Alums , Students and College Wealth Inequality

By Richard Vedder

On several occasions, I have argued that schools like Harvard have such a large endowment that they could literally eliminate tuition without any serious financial implications. Harvard literally does not know what to do with all its money (it would deny that of course), spending only around 3.5 percent of its principal each year, such a paltry percentage that it would be forced to pay taxes if it were a non-university form of charity.

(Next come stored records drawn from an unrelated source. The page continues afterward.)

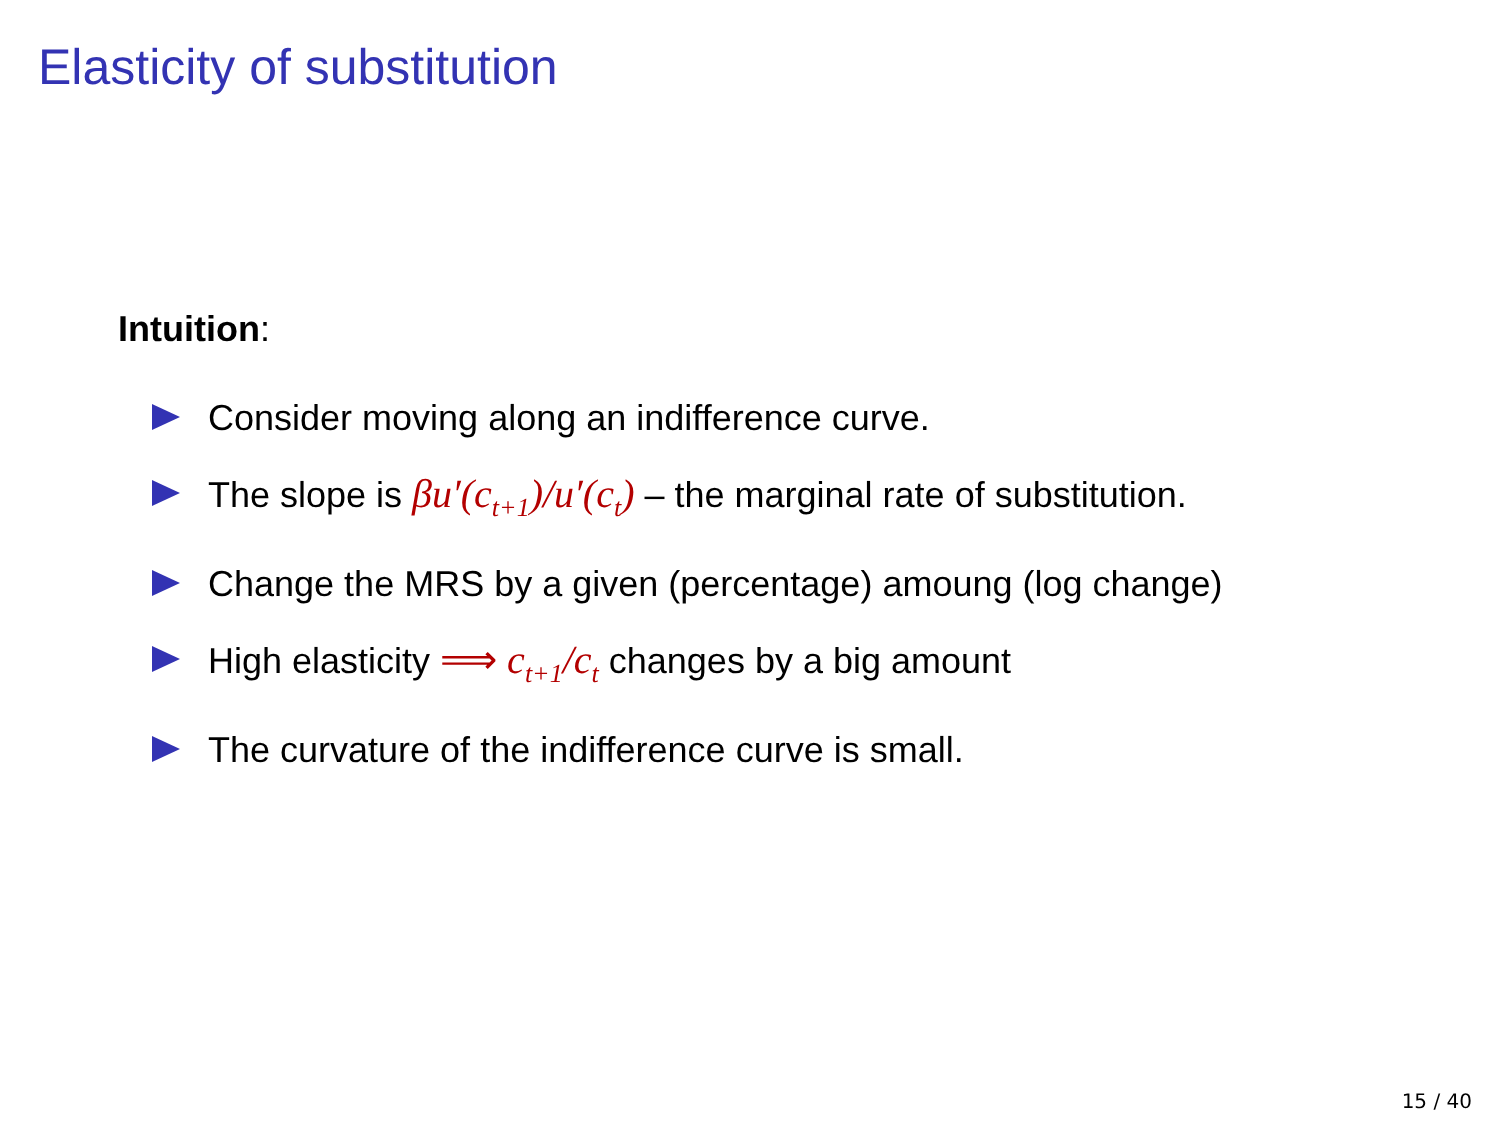Elasticity of substitution
Intuition:
Consider moving along an indifference curve.
The slope is βu′(c<sub>t+1</sub>)/u′(c<sub>t</sub>) – the marginal rate of substitution.
Change the MRS by a given (percentage) amoung (log change)
High elasticity ⟹ c<sub>t+1</sub>/c<sub>t</sub> changes by a big amount
The curvature of the indifference curve is small.
15 / 40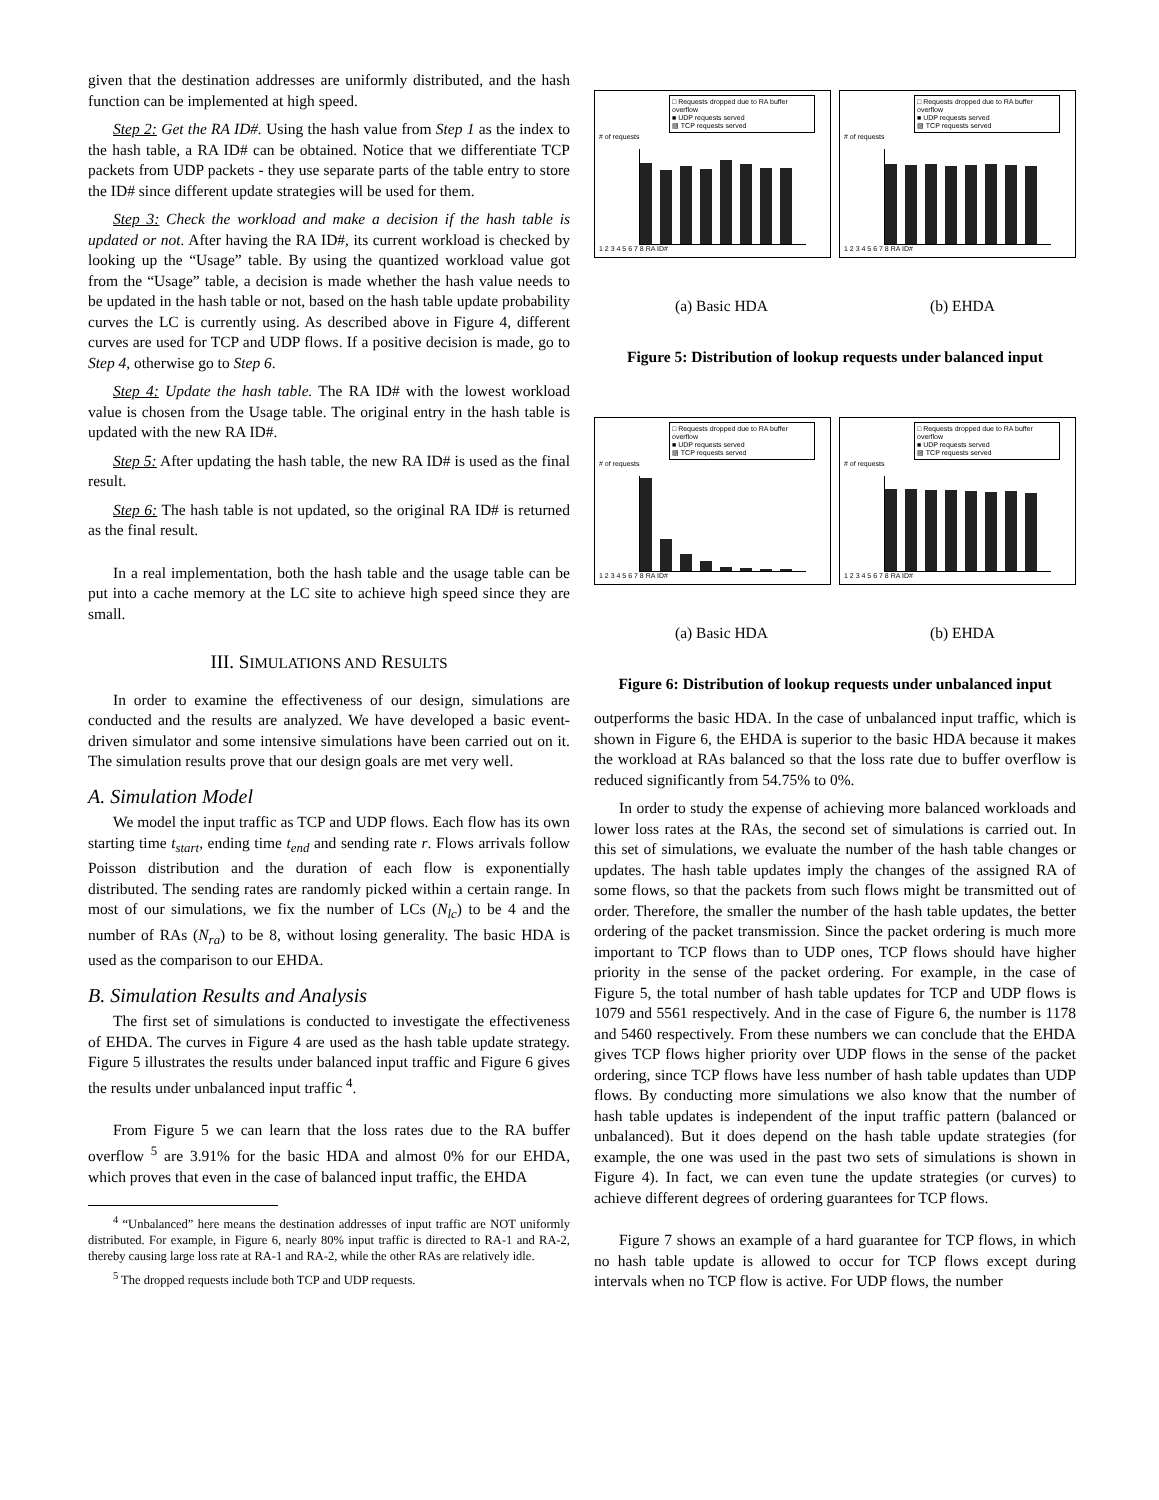given that the destination addresses are uniformly distributed, and the hash function can be implemented at high speed.
Step 2: Get the RA ID#. Using the hash value from Step 1 as the index to the hash table, a RA ID# can be obtained. Notice that we differentiate TCP packets from UDP packets - they use separate parts of the table entry to store the ID# since different update strategies will be used for them.
Step 3: Check the workload and make a decision if the hash table is updated or not. After having the RA ID#, its current workload is checked by looking up the “Usage” table. By using the quantized workload value got from the “Usage” table, a decision is made whether the hash value needs to be updated in the hash table or not, based on the hash table update probability curves the LC is currently using. As described above in Figure 4, different curves are used for TCP and UDP flows. If a positive decision is made, go to Step 4, otherwise go to Step 6.
Step 4: Update the hash table. The RA ID# with the lowest workload value is chosen from the Usage table. The original entry in the hash table is updated with the new RA ID#.
Step 5: After updating the hash table, the new RA ID# is used as the final result.
Step 6: The hash table is not updated, so the original RA ID# is returned as the final result.
In a real implementation, both the hash table and the usage table can be put into a cache memory at the LC site to achieve high speed since they are small.
III. SIMULATIONS AND RESULTS
In order to examine the effectiveness of our design, simulations are conducted and the results are analyzed. We have developed a basic event-driven simulator and some intensive simulations have been carried out on it. The simulation results prove that our design goals are met very well.
A. Simulation Model
We model the input traffic as TCP and UDP flows. Each flow has its own starting time t<sub>start</sub>, ending time t<sub>end</sub> and sending rate r. Flows arrivals follow Poisson distribution and the duration of each flow is exponentially distributed. The sending rates are randomly picked within a certain range. In most of our simulations, we fix the number of LCs (N<sub>lc</sub>) to be 4 and the number of RAs (N<sub>ra</sub>) to be 8, without losing generality. The basic HDA is used as the comparison to our EHDA.
B. Simulation Results and Analysis
The first set of simulations is conducted to investigate the effectiveness of EHDA. The curves in Figure 4 are used as the hash table update strategy. Figure 5 illustrates the results under balanced input traffic and Figure 6 gives the results under unbalanced input traffic <sup>4</sup>.
From Figure 5 we can learn that the loss rates due to the RA buffer overflow <sup>5</sup> are 3.91% for the basic HDA and almost 0% for our EHDA, which proves that even in the case of balanced input traffic, the EHDA
<sup>4</sup> “Unbalanced” here means the destination addresses of input traffic are NOT uniformly distributed. For example, in Figure 6, nearly 80% input traffic is directed to RA-1 and RA-2, thereby causing large loss rate at RA-1 and RA-2, while the other RAs are relatively idle.
<sup>5</sup> The dropped requests include both TCP and UDP requests.
□ Requests dropped due to RA buffer overflow
■ UDP requests served
▨ TCP requests served
# of requests
1 2 3 4 5 6 7 8 RA ID#
□ Requests dropped due to RA buffer overflow
■ UDP requests served
▨ TCP requests served
# of requests
1 2 3 4 5 6 7 8 RA ID#
(a) Basic HDA (b) EHDA
Figure 5: Distribution of lookup requests under balanced input
□ Requests dropped due to RA buffer overflow
■ UDP requests served
▨ TCP requests served
# of requests
1 2 3 4 5 6 7 8 RA ID#
□ Requests dropped due to RA buffer overflow
■ UDP requests served
▨ TCP requests served
# of requests
1 2 3 4 5 6 7 8 RA ID#
(a) Basic HDA (b) EHDA
Figure 6: Distribution of lookup requests under unbalanced input
outperforms the basic HDA. In the case of unbalanced input traffic, which is shown in Figure 6, the EHDA is superior to the basic HDA because it makes the workload at RAs balanced so that the loss rate due to buffer overflow is reduced significantly from 54.75% to 0%.
In order to study the expense of achieving more balanced workloads and lower loss rates at the RAs, the second set of simulations is carried out. In this set of simulations, we evaluate the number of the hash table changes or updates. The hash table updates imply the changes of the assigned RA of some flows, so that the packets from such flows might be transmitted out of order. Therefore, the smaller the number of the hash table updates, the better ordering of the packet transmission. Since the packet ordering is much more important to TCP flows than to UDP ones, TCP flows should have higher priority in the sense of the packet ordering. For example, in the case of Figure 5, the total number of hash table updates for TCP and UDP flows is 1079 and 5561 respectively. And in the case of Figure 6, the number is 1178 and 5460 respectively. From these numbers we can conclude that the EHDA gives TCP flows higher priority over UDP flows in the sense of the packet ordering, since TCP flows have less number of hash table updates than UDP flows. By conducting more simulations we also know that the number of hash table updates is independent of the input traffic pattern (balanced or unbalanced). But it does depend on the hash table update strategies (for example, the one was used in the past two sets of simulations is shown in Figure 4). In fact, we can even tune the update strategies (or curves) to achieve different degrees of ordering guarantees for TCP flows.
Figure 7 shows an example of a hard guarantee for TCP flows, in which no hash table update is allowed to occur for TCP flows except during intervals when no TCP flow is active. For UDP flows, the number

Well, today's Wall Street Journal tells us that some alums are catching on, realizing that their alma mater is extremely wealthy and that the law of diminishing returns is at work. A dollar given to the poorer local university will have much greater impact than the dollar given to the rich school attended perhaps 40 or 50 years ago. Moreover, the donor who is a big fish in a little pond is more likely to get major recognition relative to the one who is a little fish in a big pond. Slippery Rock will name a building after you for $3 million, whereas it might take $25 million for that to happen at Harvard.

I hope this trend continues, as it is a step toward reducing the huge inequality in resources between schools. I still give a few bucks annually to the wealthy private school I attended (Northwestern), but also give larger amounts to poorer schools, including Ohio University where I teach, since they feel the impact of the money more greatly.

Speaking of Ohio University, we do something here with students and our endowment that has been truly win-win for students and the university alike. A few years ago, I urged our Vice President for Finance to turn a little bit of the endowment over to finance students in our business school to invest. Our professional investors and amateur alumni investment committee were doing a mediocre job, and I felt the students would likely do just as well, while gaining genuine real world experience. The idea was implemented. Now, several years later, the student portfolio management group has outperformed the professionals nearly every year and the university has increased the funds given to them (albeit, not enough). One byproduct: graduates of the university from the student investor group have gotten excellent jobs, some with New York financial giants. It is a case where financial theory is blended with financial practice, making the study of corporate finance and investing more interesting. The students receive no pay, so the university saves expensive investment fees. Only the best and brightest kids get selected, and they work their hearts out, showing an enthusiasm rarely seen in conventional classes. Some other schools are doing this too --a wonderful idea.


DC observer said...

While some schools, like Harvard, could eliminate tuition, the problem is the cascading effect it would have on other institutions. Princeton has long been able to follow such a strategy but hasn't, most likely because it would force its peers to match the policy or lose access to the most talented students. While this is not necessarily a bad deal for a small number of the elite, wealthy privates institutions, it would be problematic for say Brown, as a fringe Ivy competitor to pursue the same course. Now, supposing Brown DID choose to do this, in all likelihood this would pressure Brown's peers (who are not all likely to be endowment-rich Harvards and Yales) into following the same tactic because, again, if they didn't it would simply afford Brown a competitive advantage in securing the level of talent that typically attends that peer-group block. The next thing you know, UVA and Michigan are pressed into it, which turn requires Ohio State and perhaps eventually even places like Ohio University or Central Michigan University to do it.

The current higher education arms race creates a large degree of inequality amongst schools, but the type of arms race fostered by pressuring institutions into eliminating tuition would be far more damaging. Instead of pressuring institutions to hoard wealth, it would pressure them to spend funds that an overwhelmingly large number simply do not have.

F said...

Why would this be a bad idea? So only a few schools could do this, and it would make them more attractive, especially to poorer students. It would generally make elite college more attractive to good, but poor students.

Yes, most colleges would not be able to afford this, and so would be less able to compete, and would have more pressures keeping tution in check. But why is this bad? Unless, you believe there is some advantage to spreading out good students across more schools.